Pulled the case, removed the old one, put in the new ones. Restored the case in the rack.
mdadm –create /dev/md60 –level=mirror -n 2 /dev/sde /dev/sdf
cryptsetup luksFormat /dev/md60
cryptsetup luksOpen /dev/md60 rosemary_backup
mkfs.btrfs -L rosemary_data /dev/mapper/rosemary_data
mount /dev/mapper/rosemary_data /mnt/rosemarydata
btrfs sub create /mnt/rosemarydata/home
btrfs sub create /mnt/rosemarydata/mysql
btrfs sub create /mnt/rosemarydata/samba
btrfs sub create /mnt/rosemarydata/system
I neglected to add the root keyfile as a luks key, which came back to haunt me later, which I eventually got to a reboot.
I didn’t recreate localbin or certs. Not so much using the svn certificates stuff now that everything is on letsencrypt. And putting localbin on the data volume proved to be a bad idea, as discussed. Then change the uuids in startup, crypttab and mdadm.conf.
Getting back /home was only a matter of rsyncing from /backups/rosemary/home to /mnt/rosemarydata/home.
The biggest problem was trying to recover the databases. I had a completely empty /var/lib/mysql, so the mysql server would not start at all, which meant I couldn’t create the databases with mysqladmin, and of course I couldn’t populate them unless I could get the server up.
I tried doing mysql_install_db, but ran into various problems. In the end, I decided to completely apt remove mysql and reinstall it, and while I was at it I switched from mysql to mariadb. There were some problems, many little problems, involving /etc/my* and /etc/alternatives/my*.
I also had some trouble with apparmor, and had to copy an apparmor file from the net which enabled the startup to send the notify back to systemd. Then /etc/init.d/apparmor reload.
Eventually, I got a brand new mariadb server installed, got my few changes into /etc/my* and got the server up. Then I was able to mysql_install_db -u mysql, and mysql-secure-installation (I ended by not putting in a root password, I think that was interfering with the debian stuff on startup, I added the password later, and I had to change the password for debian-sys-maint to match what was in the /etc/my*).
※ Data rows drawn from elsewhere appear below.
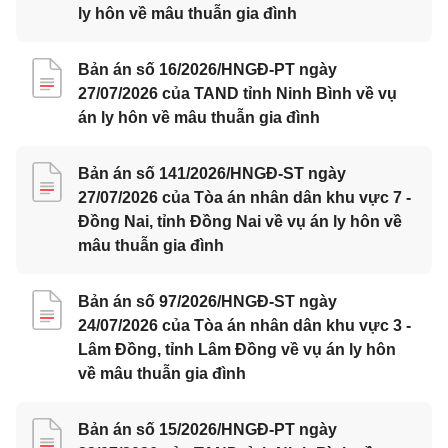
ly hôn về mâu thuẫn gia đình
Bản án số 16/2026/HNGĐ-PT ngày
27/07/2026 của TAND tỉnh Ninh Bình về vụ
án ly hôn về mâu thuẫn gia đình
Bản án số 141/2026/HNGĐ-ST ngày
27/07/2026 của Tòa án nhân dân khu vực 7 -
Đồng Nai, tỉnh Đồng Nai về vụ án ly hôn về
mâu thuẫn gia đình
Bản án số 97/2026/HNGĐ-ST ngày
24/07/2026 của Tòa án nhân dân khu vực 3 -
Lâm Đồng, tỉnh Lâm Đồng về vụ án ly hôn
về mâu thuẫn gia đình
Bản án số 15/2026/HNGĐ-PT ngày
Then I was able to mysqladmin -v create all the databases, and then for each one:
bunzip2 -c -k <database>.sql.bz2 | mysql <database> > /tmp/dbrestore<database>
I did not restore the mysql database this way. Perhaps I should have done. But I put in most of the users and grants by hands, because I didn’t have a grants file. If I ever do this again, I think it is worth trying to do the mysql database the same way.
After I got back up, I had picked up an extra default route on the vpn interface, which took a while to track down, and had me chasing my tail for a while.
Had a little trouble getting samba back up because I didn’t have the /var/lib/samba. I ended up removing and reinstalling samba. I have changed the rosemary backup so it backs up /var/lib/samba.
The main problems:
1. Had mysqldump copies, so recovery required rebuilding the databases, which ended up requiring complete re-installation of mysql and starting over with an empty mysql.
2. I didn’t have a grants file on rosemary. I have added percona and put it into the script.
3. I had /usr/local/bin in a btrfs subvolume, which was unnecessary as I just got it from the repo anyway. It is better not to have /usr/local/bin in a btrfs volume.
4. I didn’t have a copy of /var/lib/samba anywhere. It wasn’t captured in the backup scripts.
5. After I got up, I couldn’t restart couchpotato server, because it was running out of /home/dee/git and I had excluded git from what got backed up. I have fixed that.